В-четвертых, унитарный характер французского государства и роль национального подъема, связанного не в последнюю очередь с личностью Де Голля. Франция остается неделимой республикой, хотя с поправкой 2003 г. выступает также «децентрализованным государством». Напротив, федерализм, вообще плохо сочетающийся с парламентской формой правления, в российских условиях вел (при его советской трактовке) к угрозе дестабилизации страны по национальному признаку, требовавшей более жесткой централизаторской логики. Фигура президента Ельцина воплощала патриархальный тип легитимности, соединяя в ней черты власти монархов и советских вождей.

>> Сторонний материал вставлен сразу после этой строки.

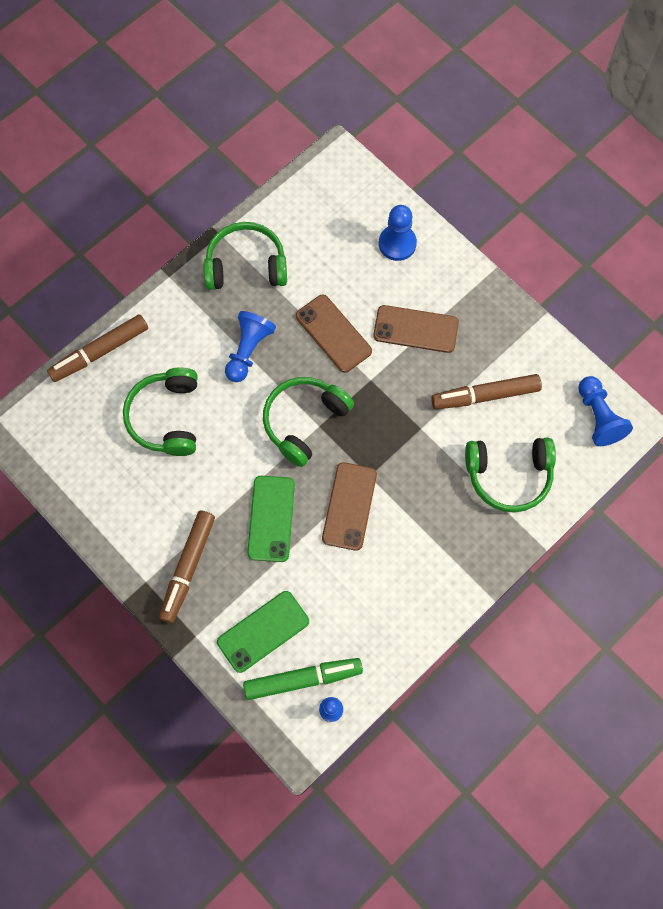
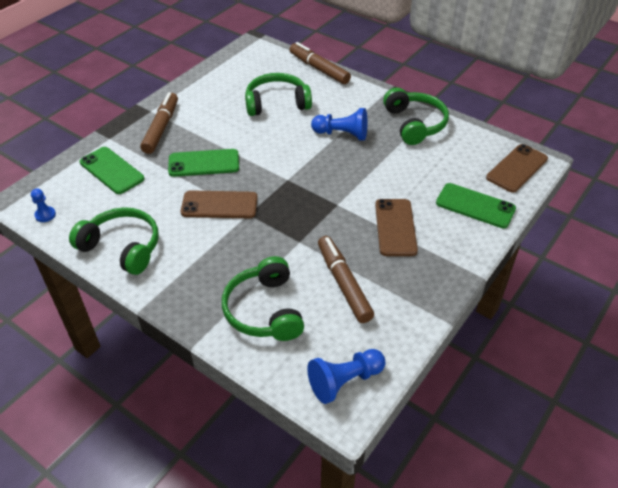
camera: 80 degrees right, 25 degrees down
brown marker [159,511,215,623] -> brown marker turned 90 degrees clockwise [140,92,178,154]
green marker [243,658,363,700] -> none
green headphones [263,377,354,467] -> green headphones moved to [69,207,158,275]
brown phone [296,295,372,373] -> brown phone moved to [486,144,548,193]
blue pawn [379,205,417,261] -> green phone [436,183,516,228]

В-пятых, значение внешнего фактора, которым для Франции выступают общие установки ЕС. Проект Конституции ЕС и нормы Лиссабонского договора во многом отражают конструкцию политических институтов, свойственную для французской смешанной системы[460]. Существенные изменения французской конституции, в свою очередь, были предприняты с целью допущения ратификации Договора о Европейском Союзе (1992 г.) и несостоявшейся ратификацией Договора, устанавливающего конституцию для Европы (2005 г.), а позднее – возможностью создания парламентских комиссий по делам ЕС и вынесения на национальный референдум вопросов членства в ЕС (что, как считают, отражает негативную позицию Франции по вопросу расширения ЕС и, в частности, принятия Турции) (2008 г.). В России, признавшей приоритет международных норм о правах человека, влияние внешнего фактора на устройство политической системы не носит столь значительного характера. Отсутствие факторов, присутствовавших во Франции, делает дуалистическую модель нестабильной, порождает конфликт легитимности двух центров власти – парламента и президента и может стать поэтому способом перехода к авторитаризму.
2. Возможность диаметрально-противоположных интерпретаций дуализма выясняется в более широком сравнительном контексте. В Западной Европе в условиях демократических переходов 70-х гг. ХХ в. в Греции и Португалии шла трансформация смешанной формы в направлении парламентаризма. В Восточной Европе после коммунизма – представлена схожая тенденция. Одна часть постсоветских смешанных режимов (Болгария, Словения) приближается (по характеру функционирования) к парламентскому (поскольку решающая роль в проведении политического курса отводится премьер-министру). Другая (Литва, Польша, Румыния) – тяготеет к президентскому (поскольку президент оказывает решающее влияние на правительственную политику). Подобная трактовка представлена в посткоммунистических странах Восточной Европы со смешанной формой правления французского образца, например, Польше, где Конституция 1997 г., введя контрасигнатуру, сделала реальным главой правительства не президента, а председателя совета министров[461]. Иная трактовка дуалистической системы была востребована в других регионах мира – от Африки и Азии до Латинской Америки[462], где она, элиминировав ограничения французской модели, получала однозначную авторитарную интерпретацию и стала прикрытием диктатур различного типа – от конституций военных режимов в Северной Африке до Конституции Исламской республики в Иране (которая при всей ее специфичности, опирается в ряде существенных черт на французскую модель разделения властей)[463].